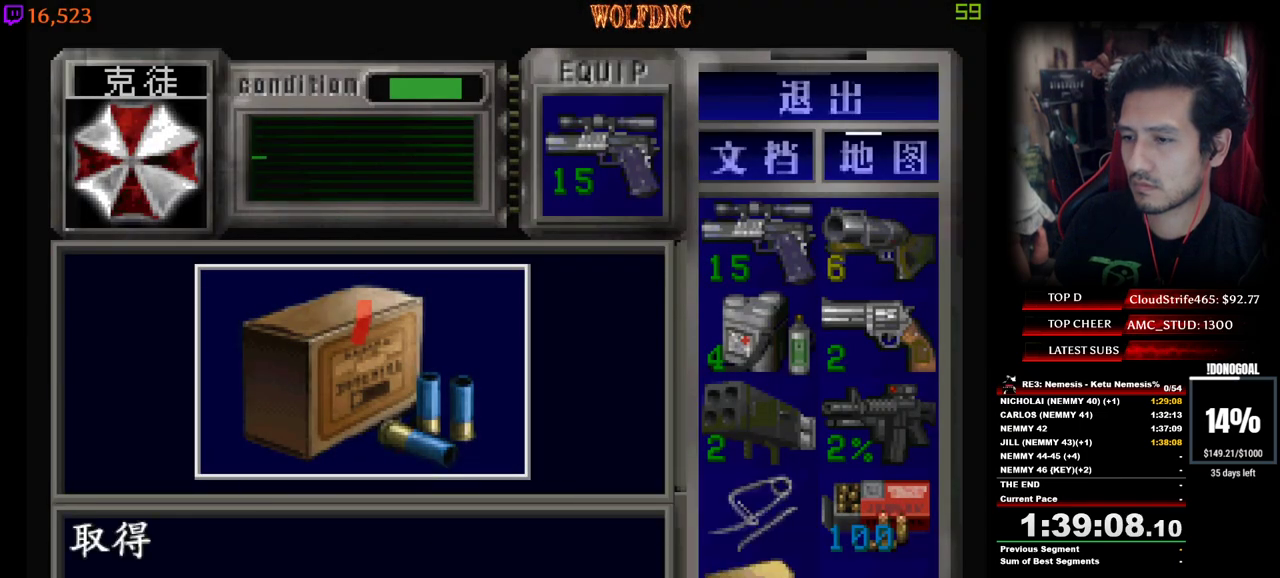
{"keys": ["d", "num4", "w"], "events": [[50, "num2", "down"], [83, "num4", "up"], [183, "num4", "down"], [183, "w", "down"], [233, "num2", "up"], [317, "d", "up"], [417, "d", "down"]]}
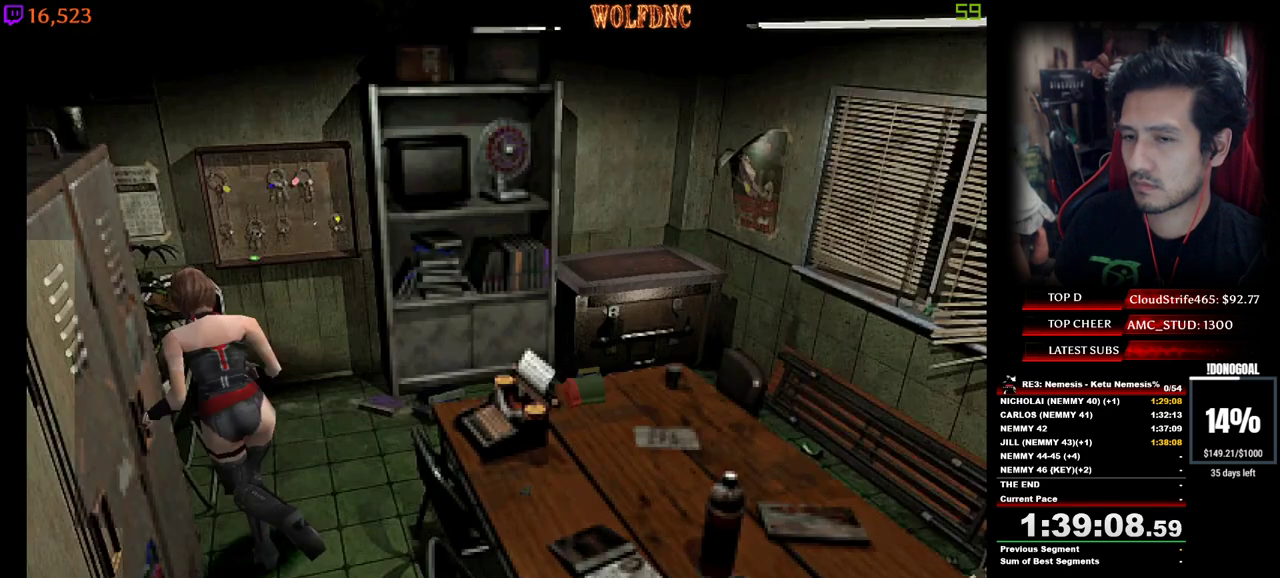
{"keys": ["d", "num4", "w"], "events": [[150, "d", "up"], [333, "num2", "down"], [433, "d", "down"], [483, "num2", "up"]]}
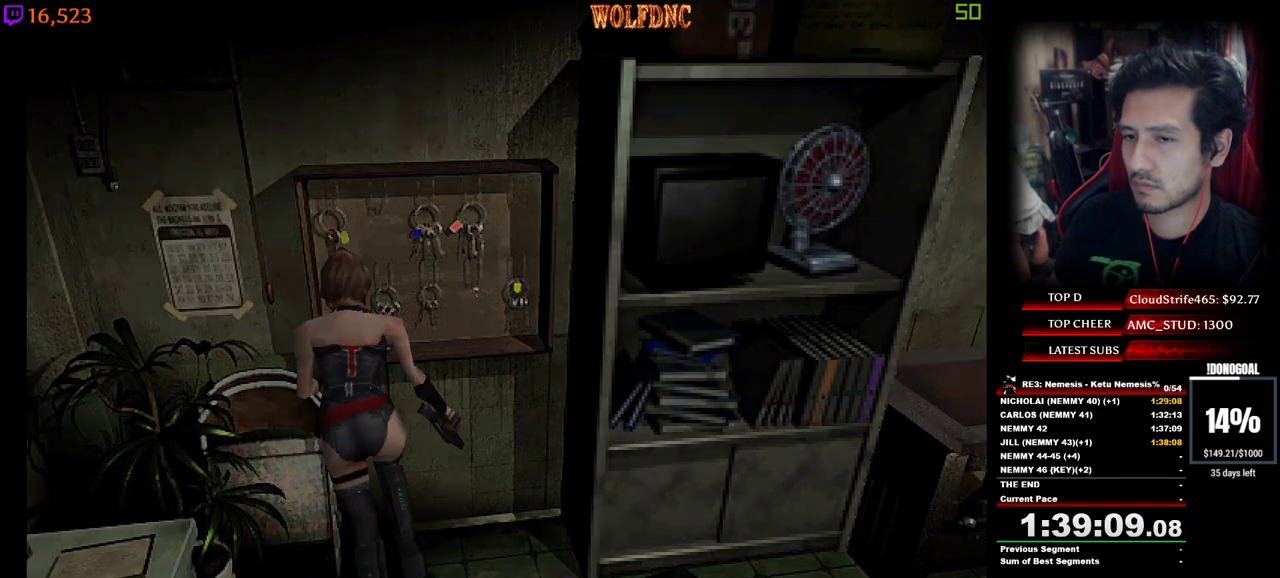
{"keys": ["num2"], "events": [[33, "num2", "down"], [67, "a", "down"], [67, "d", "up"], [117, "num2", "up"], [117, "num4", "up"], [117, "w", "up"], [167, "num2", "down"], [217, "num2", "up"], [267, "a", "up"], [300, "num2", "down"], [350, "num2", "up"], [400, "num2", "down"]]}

• _BRIEF_: Down to the last line, reproduce the material above exactly; skip its images.

• _RESPONSE_:
{"keys": ["d", "num4", "w"], "events": [[50, "num2", "down"], [83, "num4", "up"], [183, "num4", "down"], [183, "w", "down"], [233, "num2", "up"], [317, "d", "up"], [417, "d", "down"]]}
{"keys": ["d", "num4", "w"], "events": [[150, "d", "up"], [333, "num2", "down"], [433, "d", "down"], [483, "num2", "up"]]}
{"keys": ["num2"], "events": [[33, "num2", "down"], [67, "a", "down"], [67, "d", "up"], [117, "num2", "up"], [117, "num4", "up"], [117, "w", "up"], [167, "num2", "down"], [217, "num2", "up"], [267, "a", "up"], [300, "num2", "down"], [350, "num2", "up"], [400, "num2", "down"]]}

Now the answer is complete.